EXTRACT PROVIDED >>
★ ★ ★ ★ ★

Archaeologists now know our ancient ancestors developed more complex tools in response to climate change. Researchers from Friedrich-Alexander-Universität Erlangen-Nürnberg (FAU) and Università degli Studi die Ferrara (UNIFE) based their conclusion on finds from Lower Bavaria’s Sesselfelsgrotte cave.
Neanderthals lived approximately 400,000 to 40,000 years ago in Europe and the Middle East.
Keilmesser are a reaction to the highly mobile lifestyle during the first half of the last ice age
Professor Dr Thorsten Uthmeier
They produced tools using wood and glass-like rock material, which they also sometimes combined, such as making spears with a sharp and hard point made of stone.
From approximately 100,000 years ago, their universal cutting and scraping tool was a knife made of stone, the handle consisting of a blunt edge on the tool itself.
These asymmetrical bi-facially shaped knives, called Keilmessers were available in various shapes, leading researchers to question why the Neanderthals created such a variety of knives.
Professor Dr Thorsten Uthmeier, of the Institute of Prehistory and Early History at FAU, said: ”Keilmesser are a reaction to the highly mobile lifestyle during the first half of the last ice age.
“As they could be sharpened again as and when necessary, they were able to be used for a long time—almost like a Swiss army knife today.
“However, people often forget that bi-facially worked knives were not the only tools Neanderthals had.”
Dr Davide Delpiano from Sezione di Scienze Preistoriche e Antropologiche at UNIFE, added: “Backed knives from the Neanderthal period are surprisingly varied.
“Our research uses the possibilities offered by digital analysis of 3D models to discover similarities and differences between the various types of knives using statistical methods.”

★ ★ ★ ★ ★

DATA FOR ANALYSIS >>
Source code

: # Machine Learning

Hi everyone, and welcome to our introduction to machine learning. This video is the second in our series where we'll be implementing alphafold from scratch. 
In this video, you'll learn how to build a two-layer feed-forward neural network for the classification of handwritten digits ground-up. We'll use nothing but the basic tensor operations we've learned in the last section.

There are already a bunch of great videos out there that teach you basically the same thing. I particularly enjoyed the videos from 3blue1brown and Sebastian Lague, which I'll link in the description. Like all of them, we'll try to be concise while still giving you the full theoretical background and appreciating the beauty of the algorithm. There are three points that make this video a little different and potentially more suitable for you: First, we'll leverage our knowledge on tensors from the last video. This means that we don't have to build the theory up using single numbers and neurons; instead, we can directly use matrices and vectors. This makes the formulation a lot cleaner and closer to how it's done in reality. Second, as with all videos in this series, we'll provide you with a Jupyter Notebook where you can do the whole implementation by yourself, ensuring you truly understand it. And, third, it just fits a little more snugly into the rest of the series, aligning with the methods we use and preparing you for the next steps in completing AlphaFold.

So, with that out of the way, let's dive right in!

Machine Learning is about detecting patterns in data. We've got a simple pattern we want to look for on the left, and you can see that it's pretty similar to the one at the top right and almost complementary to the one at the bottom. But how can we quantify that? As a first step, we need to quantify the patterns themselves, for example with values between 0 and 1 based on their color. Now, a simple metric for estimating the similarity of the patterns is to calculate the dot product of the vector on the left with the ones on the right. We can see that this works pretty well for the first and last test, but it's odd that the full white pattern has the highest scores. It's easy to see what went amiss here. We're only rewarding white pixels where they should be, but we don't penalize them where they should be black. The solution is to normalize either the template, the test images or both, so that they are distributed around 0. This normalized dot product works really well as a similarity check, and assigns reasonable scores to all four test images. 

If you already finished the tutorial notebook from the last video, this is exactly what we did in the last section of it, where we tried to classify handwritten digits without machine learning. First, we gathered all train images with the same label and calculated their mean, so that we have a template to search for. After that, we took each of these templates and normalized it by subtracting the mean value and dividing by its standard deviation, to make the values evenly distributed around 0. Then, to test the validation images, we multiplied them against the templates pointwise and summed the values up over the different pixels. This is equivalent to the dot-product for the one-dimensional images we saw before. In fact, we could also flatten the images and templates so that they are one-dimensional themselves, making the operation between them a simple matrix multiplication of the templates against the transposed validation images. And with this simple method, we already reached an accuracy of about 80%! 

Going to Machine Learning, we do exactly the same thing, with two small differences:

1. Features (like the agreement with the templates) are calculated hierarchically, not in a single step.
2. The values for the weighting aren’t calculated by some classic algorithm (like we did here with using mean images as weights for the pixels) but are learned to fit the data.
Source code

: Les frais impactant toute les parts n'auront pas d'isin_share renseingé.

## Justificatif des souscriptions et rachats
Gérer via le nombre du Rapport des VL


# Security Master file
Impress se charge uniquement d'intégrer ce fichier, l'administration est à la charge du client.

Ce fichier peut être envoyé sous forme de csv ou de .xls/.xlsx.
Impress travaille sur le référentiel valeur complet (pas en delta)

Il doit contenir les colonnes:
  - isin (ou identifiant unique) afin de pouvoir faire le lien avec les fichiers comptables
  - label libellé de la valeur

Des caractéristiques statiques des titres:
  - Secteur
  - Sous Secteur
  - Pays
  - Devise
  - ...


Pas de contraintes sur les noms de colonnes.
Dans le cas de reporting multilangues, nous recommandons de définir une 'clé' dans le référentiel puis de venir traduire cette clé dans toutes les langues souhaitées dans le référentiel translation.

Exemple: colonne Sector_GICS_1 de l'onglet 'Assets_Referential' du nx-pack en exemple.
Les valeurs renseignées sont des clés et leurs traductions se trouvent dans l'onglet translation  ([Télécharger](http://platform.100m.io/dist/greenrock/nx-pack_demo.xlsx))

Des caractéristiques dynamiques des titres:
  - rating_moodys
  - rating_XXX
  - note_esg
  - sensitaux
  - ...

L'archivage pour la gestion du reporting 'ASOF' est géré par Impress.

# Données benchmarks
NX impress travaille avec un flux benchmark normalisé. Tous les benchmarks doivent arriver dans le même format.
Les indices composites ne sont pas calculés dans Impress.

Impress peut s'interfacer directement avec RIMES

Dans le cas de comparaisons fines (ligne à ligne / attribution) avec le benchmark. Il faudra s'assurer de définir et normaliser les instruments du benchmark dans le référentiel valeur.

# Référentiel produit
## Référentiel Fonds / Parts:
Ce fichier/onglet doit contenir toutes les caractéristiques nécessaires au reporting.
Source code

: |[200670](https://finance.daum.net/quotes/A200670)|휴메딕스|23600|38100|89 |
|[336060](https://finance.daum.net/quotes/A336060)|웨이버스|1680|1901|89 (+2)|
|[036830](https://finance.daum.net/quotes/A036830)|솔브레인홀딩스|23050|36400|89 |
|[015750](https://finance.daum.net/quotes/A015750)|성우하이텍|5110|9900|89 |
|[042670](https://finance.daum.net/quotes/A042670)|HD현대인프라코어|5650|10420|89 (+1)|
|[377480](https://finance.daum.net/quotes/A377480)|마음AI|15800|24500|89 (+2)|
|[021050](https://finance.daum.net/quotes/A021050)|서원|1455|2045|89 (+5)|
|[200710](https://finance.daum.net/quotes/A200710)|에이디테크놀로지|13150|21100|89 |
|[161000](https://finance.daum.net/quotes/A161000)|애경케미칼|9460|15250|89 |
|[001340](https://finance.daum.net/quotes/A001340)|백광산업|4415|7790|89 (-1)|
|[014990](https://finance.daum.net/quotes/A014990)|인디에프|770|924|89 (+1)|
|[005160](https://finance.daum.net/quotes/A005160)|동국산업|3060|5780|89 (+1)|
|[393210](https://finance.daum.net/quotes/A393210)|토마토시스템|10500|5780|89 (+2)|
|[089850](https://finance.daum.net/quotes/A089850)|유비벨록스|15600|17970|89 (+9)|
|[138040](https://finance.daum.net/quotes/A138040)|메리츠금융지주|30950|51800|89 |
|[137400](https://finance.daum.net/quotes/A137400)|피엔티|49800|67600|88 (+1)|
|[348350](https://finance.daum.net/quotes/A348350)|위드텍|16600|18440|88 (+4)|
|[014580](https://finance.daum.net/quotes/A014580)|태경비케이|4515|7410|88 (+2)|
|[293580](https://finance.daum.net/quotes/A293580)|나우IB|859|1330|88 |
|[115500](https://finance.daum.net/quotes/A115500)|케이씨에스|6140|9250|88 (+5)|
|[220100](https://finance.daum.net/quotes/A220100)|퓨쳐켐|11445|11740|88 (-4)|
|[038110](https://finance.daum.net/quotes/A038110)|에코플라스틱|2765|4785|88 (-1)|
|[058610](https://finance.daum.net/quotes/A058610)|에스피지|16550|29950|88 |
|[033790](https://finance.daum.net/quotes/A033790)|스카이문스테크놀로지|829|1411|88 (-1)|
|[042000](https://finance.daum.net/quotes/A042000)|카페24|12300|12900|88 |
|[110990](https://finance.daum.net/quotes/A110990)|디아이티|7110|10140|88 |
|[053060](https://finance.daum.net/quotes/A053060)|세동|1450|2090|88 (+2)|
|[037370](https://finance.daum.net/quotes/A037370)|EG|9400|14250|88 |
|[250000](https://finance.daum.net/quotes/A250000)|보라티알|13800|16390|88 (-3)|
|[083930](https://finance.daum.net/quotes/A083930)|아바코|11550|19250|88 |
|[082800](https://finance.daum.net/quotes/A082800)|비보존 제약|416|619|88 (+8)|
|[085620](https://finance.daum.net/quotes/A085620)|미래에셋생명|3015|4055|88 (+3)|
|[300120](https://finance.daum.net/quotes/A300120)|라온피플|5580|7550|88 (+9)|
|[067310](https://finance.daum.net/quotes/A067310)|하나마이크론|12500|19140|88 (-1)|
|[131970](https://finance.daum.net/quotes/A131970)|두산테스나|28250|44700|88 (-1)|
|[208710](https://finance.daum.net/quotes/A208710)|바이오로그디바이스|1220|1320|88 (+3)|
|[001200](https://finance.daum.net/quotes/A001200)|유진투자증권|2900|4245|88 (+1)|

★ ★ ★ ★ ★

JOB A >> Rewrite the section of the Neanderthal article that begins at the words "Professor Dr Thorsten Uthmeier, of" and stops after "army knife today.", putting "multi-tool" in place of "Swiss army knife".
JOB B >> Please translate this sentence from the Neanderthal article into Spanish: "Neanderthals lived approximately 400,000 to 40,000 years ago in Europe and the Middle East."
The data above has no connection to the Neanderthal article.

ANSWER SPACE A >>
Professor Dr Thorsten Uthmeier, of the Institute of Prehistory and Early History at FAU, said: ”Keilmesser are a reaction to the highly mobile lifestyle during the first half of the last ice age.
“As they could be sharpened again as and when necessary, they were able to be used for a long time—almost like a multi-tool today.

ANSWER SPACE B >> Los neandertales vivieron hace aproximadamente entre 400.000 y 40.000 años en Europa y Oriente Medio.